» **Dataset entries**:
◆ ◆ ◆
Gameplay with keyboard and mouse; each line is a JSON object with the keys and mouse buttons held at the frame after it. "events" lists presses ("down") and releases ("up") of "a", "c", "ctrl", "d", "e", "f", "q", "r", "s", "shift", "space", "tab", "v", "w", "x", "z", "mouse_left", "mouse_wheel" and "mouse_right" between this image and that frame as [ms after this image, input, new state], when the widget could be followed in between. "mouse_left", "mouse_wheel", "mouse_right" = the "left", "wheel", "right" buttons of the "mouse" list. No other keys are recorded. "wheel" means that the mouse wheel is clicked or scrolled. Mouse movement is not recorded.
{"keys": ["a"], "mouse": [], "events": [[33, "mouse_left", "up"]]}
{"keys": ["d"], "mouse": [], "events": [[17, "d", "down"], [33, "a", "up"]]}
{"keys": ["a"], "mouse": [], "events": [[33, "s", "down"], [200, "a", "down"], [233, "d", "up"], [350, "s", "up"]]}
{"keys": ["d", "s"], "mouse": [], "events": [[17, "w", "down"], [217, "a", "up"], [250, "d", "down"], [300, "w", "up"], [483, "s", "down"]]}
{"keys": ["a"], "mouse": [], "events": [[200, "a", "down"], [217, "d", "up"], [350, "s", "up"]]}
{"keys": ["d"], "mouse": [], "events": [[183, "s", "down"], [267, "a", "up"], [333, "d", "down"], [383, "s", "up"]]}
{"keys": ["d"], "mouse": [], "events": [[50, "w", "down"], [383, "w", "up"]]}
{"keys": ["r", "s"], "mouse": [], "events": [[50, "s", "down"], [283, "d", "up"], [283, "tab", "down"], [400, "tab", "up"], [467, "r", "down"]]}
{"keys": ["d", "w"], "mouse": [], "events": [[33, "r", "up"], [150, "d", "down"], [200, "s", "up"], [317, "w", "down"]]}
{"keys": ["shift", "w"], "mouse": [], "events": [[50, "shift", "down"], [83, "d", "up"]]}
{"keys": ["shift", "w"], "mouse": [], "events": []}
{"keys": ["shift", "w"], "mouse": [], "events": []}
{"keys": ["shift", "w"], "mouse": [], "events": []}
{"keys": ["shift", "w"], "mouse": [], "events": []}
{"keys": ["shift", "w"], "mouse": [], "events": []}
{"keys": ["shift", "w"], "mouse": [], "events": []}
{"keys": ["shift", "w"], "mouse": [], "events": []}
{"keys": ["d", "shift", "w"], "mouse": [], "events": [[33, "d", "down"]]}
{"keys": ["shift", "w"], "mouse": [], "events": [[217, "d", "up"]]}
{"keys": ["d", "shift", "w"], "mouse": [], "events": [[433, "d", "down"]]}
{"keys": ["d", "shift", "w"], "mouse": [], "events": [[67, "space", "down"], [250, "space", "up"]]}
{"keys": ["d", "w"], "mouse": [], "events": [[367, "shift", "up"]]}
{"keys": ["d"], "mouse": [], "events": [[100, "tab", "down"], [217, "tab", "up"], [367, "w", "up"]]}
◆ ◆ ◆
» **Task statement**: Word for word, return each of the entries.

» **Solution**:
Gameplay with keyboard and mouse; each line is a JSON object with the keys and mouse buttons held at the frame after it. "events" lists presses ("down") and releases ("up") of "a", "c", "ctrl", "d", "e", "f", "q", "r", "s", "shift", "space", "tab", "v", "w", "x", "z", "mouse_left", "mouse_wheel" and "mouse_right" between this image and that frame as [ms after this image, input, new state], when the widget could be followed in between. "mouse_left", "mouse_wheel", "mouse_right" = the "left", "wheel", "right" buttons of the "mouse" list. No other keys are recorded. "wheel" means that the mouse wheel is clicked or scrolled. Mouse movement is not recorded.
{"keys": ["a"], "mouse": [], "events": [[33, "mouse_left", "up"]]}
{"keys": ["d"], "mouse": [], "events": [[17, "d", "down"], [33, "a", "up"]]}
{"keys": ["a"], "mouse": [], "events": [[33, "s", "down"], [200, "a", "down"], [233, "d", "up"], [350, "s", "up"]]}
{"keys": ["d", "s"], "mouse": [], "events": [[17, "w", "down"], [217, "a", "up"], [250, "d", "down"], [300, "w", "up"], [483, "s", "down"]]}
{"keys": ["a"], "mouse": [], "events": [[200, "a", "down"], [217, "d", "up"], [350, "s", "up"]]}
{"keys": ["d"], "mouse": [], "events": [[183, "s", "down"], [267, "a", "up"], [333, "d", "down"], [383, "s", "up"]]}
{"keys": ["d"], "mouse": [], "events": [[50, "w", "down"], [383, "w", "up"]]}
{"keys": ["r", "s"], "mouse": [], "events": [[50, "s", "down"], [283, "d", "up"], [283, "tab", "down"], [400, "tab", "up"], [467, "r", "down"]]}
{"keys": ["d", "w"], "mouse": [], "events": [[33, "r", "up"], [150, "d", "down"], [200, "s", "up"], [317, "w", "down"]]}
{"keys": ["shift", "w"], "mouse": [], "events": [[50, "shift", "down"], [83, "d", "up"]]}
{"keys": ["shift", "w"], "mouse": [], "events": []}
{"keys": ["shift", "w"], "mouse": [], "events": []}
{"keys": ["shift", "w"], "mouse": [], "events": []}
{"keys": ["shift", "w"], "mouse": [], "events": []}
{"keys": ["shift", "w"], "mouse": [], "events": []}
{"keys": ["shift", "w"], "mouse": [], "events": []}
{"keys": ["shift", "w"], "mouse": [], "events": []}
{"keys": ["d", "shift", "w"], "mouse": [], "events": [[33, "d", "down"]]}
{"keys": ["shift", "w"], "mouse": [], "events": [[217, "d", "up"]]}
{"keys": ["d", "shift", "w"], "mouse": [], "events": [[433, "d", "down"]]}
{"keys": ["d", "shift", "w"], "mouse": [], "events": [[67, "space", "down"], [250, "space", "up"]]}
{"keys": ["d", "w"], "mouse": [], "events": [[367, "shift", "up"]]}
{"keys": ["d"], "mouse": [], "events": [[100, "tab", "down"], [217, "tab", "up"], [367, "w", "up"]]}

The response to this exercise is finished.